▸ EXERCISE DIRECTIONS:
Could you copy out all of the material below, line for line, without changing anything?

========

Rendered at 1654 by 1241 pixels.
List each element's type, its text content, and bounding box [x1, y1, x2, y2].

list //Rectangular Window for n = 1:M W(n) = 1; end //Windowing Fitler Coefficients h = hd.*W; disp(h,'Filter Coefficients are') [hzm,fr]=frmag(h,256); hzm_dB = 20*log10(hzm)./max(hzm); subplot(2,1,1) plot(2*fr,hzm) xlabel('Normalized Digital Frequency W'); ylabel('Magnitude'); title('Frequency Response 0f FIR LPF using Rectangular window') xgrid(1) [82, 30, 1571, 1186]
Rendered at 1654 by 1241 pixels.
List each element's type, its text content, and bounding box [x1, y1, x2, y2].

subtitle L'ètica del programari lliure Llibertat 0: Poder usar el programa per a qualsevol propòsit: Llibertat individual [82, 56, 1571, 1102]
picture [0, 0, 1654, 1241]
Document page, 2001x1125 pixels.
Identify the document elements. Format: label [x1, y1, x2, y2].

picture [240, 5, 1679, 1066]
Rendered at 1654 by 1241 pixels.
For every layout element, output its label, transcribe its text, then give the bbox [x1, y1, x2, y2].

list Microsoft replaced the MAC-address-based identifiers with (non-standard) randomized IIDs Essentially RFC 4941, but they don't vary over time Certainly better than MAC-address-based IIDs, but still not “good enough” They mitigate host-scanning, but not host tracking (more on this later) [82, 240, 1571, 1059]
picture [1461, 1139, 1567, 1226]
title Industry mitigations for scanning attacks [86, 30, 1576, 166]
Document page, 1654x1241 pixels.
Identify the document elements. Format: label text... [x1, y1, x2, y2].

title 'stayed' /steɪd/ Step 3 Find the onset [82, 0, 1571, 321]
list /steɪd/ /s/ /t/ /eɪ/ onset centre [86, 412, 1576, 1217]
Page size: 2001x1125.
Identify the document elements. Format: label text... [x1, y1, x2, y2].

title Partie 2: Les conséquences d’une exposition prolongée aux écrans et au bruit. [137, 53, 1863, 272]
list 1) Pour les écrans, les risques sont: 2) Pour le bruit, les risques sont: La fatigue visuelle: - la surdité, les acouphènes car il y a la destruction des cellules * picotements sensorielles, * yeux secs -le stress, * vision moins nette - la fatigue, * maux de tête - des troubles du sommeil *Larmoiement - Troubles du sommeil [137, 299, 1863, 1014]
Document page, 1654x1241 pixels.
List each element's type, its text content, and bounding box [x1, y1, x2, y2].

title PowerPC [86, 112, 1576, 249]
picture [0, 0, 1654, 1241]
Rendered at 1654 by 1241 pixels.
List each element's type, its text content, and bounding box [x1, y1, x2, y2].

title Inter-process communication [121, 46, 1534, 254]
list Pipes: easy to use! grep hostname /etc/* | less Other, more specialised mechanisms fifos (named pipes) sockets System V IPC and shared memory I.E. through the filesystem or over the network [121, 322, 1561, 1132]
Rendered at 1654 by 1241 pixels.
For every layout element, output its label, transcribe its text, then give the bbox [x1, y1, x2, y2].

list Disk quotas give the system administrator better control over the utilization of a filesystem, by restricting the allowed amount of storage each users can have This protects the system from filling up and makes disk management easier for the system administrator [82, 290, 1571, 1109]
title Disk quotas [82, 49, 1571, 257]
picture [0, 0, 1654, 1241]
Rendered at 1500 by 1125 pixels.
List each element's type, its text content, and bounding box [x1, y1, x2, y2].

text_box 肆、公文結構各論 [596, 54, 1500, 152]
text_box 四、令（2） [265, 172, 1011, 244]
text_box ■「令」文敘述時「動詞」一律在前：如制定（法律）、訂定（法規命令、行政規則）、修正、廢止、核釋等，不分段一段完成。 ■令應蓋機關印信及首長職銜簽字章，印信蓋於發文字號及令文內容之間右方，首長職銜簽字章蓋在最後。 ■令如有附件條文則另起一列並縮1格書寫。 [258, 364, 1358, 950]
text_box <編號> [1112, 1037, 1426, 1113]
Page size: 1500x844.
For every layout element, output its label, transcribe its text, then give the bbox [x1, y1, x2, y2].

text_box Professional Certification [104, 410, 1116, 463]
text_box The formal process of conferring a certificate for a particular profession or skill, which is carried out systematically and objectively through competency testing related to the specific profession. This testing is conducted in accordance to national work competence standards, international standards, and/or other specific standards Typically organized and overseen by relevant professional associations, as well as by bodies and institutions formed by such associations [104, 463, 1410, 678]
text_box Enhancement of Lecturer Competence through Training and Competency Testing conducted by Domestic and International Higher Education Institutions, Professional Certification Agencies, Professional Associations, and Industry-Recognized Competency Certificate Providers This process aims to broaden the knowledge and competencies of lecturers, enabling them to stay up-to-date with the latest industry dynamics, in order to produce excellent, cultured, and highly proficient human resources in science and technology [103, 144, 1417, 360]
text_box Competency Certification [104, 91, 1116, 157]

========

▸ TASK ANSWER:
Rendered at 1654 by 1241 pixels.
List each element's type, its text content, and bounding box [x1, y1, x2, y2].

list //Rectangular Window for n = 1:M W(n) = 1; end //Windowing Fitler Coefficients h = hd.*W; disp(h,'Filter Coefficients are') [hzm,fr]=frmag(h,256); hzm_dB = 20*log10(hzm)./max(hzm); subplot(2,1,1) plot(2*fr,hzm) xlabel('Normalized Digital Frequency W'); ylabel('Magnitude'); title('Frequency Response 0f FIR LPF using Rectangular window') xgrid(1) [82, 30, 1571, 1186]
Rendered at 1654 by 1241 pixels.
List each element's type, its text content, and bounding box [x1, y1, x2, y2].

subtitle L'ètica del programari lliure Llibertat 0: Poder usar el programa per a qualsevol propòsit: Llibertat individual [82, 56, 1571, 1102]
picture [0, 0, 1654, 1241]
Document page, 2001x1125 pixels.
Identify the document elements. Format: label [x1, y1, x2, y2].

picture [240, 5, 1679, 1066]
Rendered at 1654 by 1241 pixels.
For every layout element, output its label, transcribe its text, then give the bbox [x1, y1, x2, y2].

list Microsoft replaced the MAC-address-based identifiers with (non-standard) randomized IIDs Essentially RFC 4941, but they don't vary over time Certainly better than MAC-address-based IIDs, but still not “good enough” They mitigate host-scanning, but not host tracking (more on this later) [82, 240, 1571, 1059]
picture [1461, 1139, 1567, 1226]
title Industry mitigations for scanning attacks [86, 30, 1576, 166]
Document page, 1654x1241 pixels.
Identify the document elements. Format: label text... [x1, y1, x2, y2].

title 'stayed' /steɪd/ Step 3 Find the onset [82, 0, 1571, 321]
list /steɪd/ /s/ /t/ /eɪ/ onset centre [86, 412, 1576, 1217]
Page size: 2001x1125.
Identify the document elements. Format: label text... [x1, y1, x2, y2].

title Partie 2: Les conséquences d’une exposition prolongée aux écrans et au bruit. [137, 53, 1863, 272]
list 1) Pour les écrans, les risques sont: 2) Pour le bruit, les risques sont: La fatigue visuelle: - la surdité, les acouphènes car il y a la destruction des cellules * picotements sensorielles, * yeux secs -le stress, * vision moins nette - la fatigue, * maux de tête - des troubles du sommeil *Larmoiement - Troubles du sommeil [137, 299, 1863, 1014]
Document page, 1654x1241 pixels.
List each element's type, its text content, and bounding box [x1, y1, x2, y2].

title PowerPC [86, 112, 1576, 249]
picture [0, 0, 1654, 1241]
Rendered at 1654 by 1241 pixels.
List each element's type, its text content, and bounding box [x1, y1, x2, y2].

title Inter-process communication [121, 46, 1534, 254]
list Pipes: easy to use! grep hostname /etc/* | less Other, more specialised mechanisms fifos (named pipes) sockets System V IPC and shared memory I.E. through the filesystem or over the network [121, 322, 1561, 1132]
Rendered at 1654 by 1241 pixels.
For every layout element, output its label, transcribe its text, then give the bbox [x1, y1, x2, y2].

list Disk quotas give the system administrator better control over the utilization of a filesystem, by restricting the allowed amount of storage each users can have This protects the system from filling up and makes disk management easier for the system administrator [82, 290, 1571, 1109]
title Disk quotas [82, 49, 1571, 257]
picture [0, 0, 1654, 1241]
Rendered at 1500 by 1125 pixels.
List each element's type, its text content, and bounding box [x1, y1, x2, y2].

text_box 肆、公文結構各論 [596, 54, 1500, 152]
text_box 四、令（2） [265, 172, 1011, 244]
text_box ■「令」文敘述時「動詞」一律在前：如制定（法律）、訂定（法規命令、行政規則）、修正、廢止、核釋等，不分段一段完成。 ■令應蓋機關印信及首長職銜簽字章，印信蓋於發文字號及令文內容之間右方，首長職銜簽字章蓋在最後。 ■令如有附件條文則另起一列並縮1格書寫。 [258, 364, 1358, 950]
text_box <編號> [1112, 1037, 1426, 1113]
Page size: 1500x844.
For every layout element, output its label, transcribe its text, then give the bbox [x1, y1, x2, y2].

text_box Professional Certification [104, 410, 1116, 463]
text_box The formal process of conferring a certificate for a particular profession or skill, which is carried out systematically and objectively through competency testing related to the specific profession. This testing is conducted in accordance to national work competence standards, international standards, and/or other specific standards Typically organized and overseen by relevant professional associations, as well as by bodies and institutions formed by such associations [104, 463, 1410, 678]
text_box Enhancement of Lecturer Competence through Training and Competency Testing conducted by Domestic and International Higher Education Institutions, Professional Certification Agencies, Professional Associations, and Industry-Recognized Competency Certificate Providers This process aims to broaden the knowledge and competencies of lecturers, enabling them to stay up-to-date with the latest industry dynamics, in order to produce excellent, cultured, and highly proficient human resources in science and technology [103, 144, 1417, 360]
text_box Competency Certification [104, 91, 1116, 157]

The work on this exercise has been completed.